Filmgoers will see two works by Bernardo Bertolucci: Partner and The Spider’s Stratagem.

Another special screening programme is dedicated to the outstanding filmmaker Alexander Sokurov and his students whose full-length films every year become hits at major world’s festivals. Message to Man will present news short films by students of Sokurov’s workshop at the St. Petersburg State University of Film and Television.

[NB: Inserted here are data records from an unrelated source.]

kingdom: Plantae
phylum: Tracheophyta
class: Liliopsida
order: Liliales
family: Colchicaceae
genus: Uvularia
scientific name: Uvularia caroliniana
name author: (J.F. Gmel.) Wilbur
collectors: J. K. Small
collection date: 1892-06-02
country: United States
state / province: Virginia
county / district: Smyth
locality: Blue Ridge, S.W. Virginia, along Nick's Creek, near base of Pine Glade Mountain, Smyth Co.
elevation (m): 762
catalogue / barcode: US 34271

  • Venus Transit, dir. Alexander Moskalenko, 9 min., Russia, 2021
  • Part of the Circle, dir. Vsevolod Voronov, 27 min., Russia, 2021
  • Sasha, dir. Nikita Dobrynin, 7 min., Russia, 2021
  • Weak Tiger, dir. Muslim Mogushkov, 35 min., Russia, 2021
  • Past Water, dir. Sara Michelle Kartashova, 19 min., Russia, 2021
  • Going Back Home, dir. Sergey Lukyanchenko, 6 min., Russia, 2021

As a tribute to the years-long cooperation between the Festival and the Institute, Message to Man will feature a special screening of short films by students and graduates of the Faculty of Screen Arts:

  • Grandmother, dir. Ilya Larionov, 23 min., Russia, 2021
  • Follow Me, dir. Anastasia Ivanova, 5 min., Russia, 2020
  • Me, Fish, dir. Darya Melnikova, 5 min., Russia, 2020
  • Awakening, dir. Elizaveta Kokoreva, 6 min., Russia, 2021
  • What Happened Before the Guests Arrived, dir. David Pozdyrka, 30 min., Russia, 2021
  • Executor, dir. Roma Blatman, 15 min., Russia, 2020

Also the Festival will feature the St. Petersburg cinema premiere of the documentary film Who defeated you is nobody by Lyubov Arkus, dedicated to the actress Alla Demidova.

Guests will see the Russian premiere of the documentary Paraíso by Portuguese director Sergio Tréfaut known for his meticulous research films. This piece is devoted to the study of the relationship between residents of a nursing home.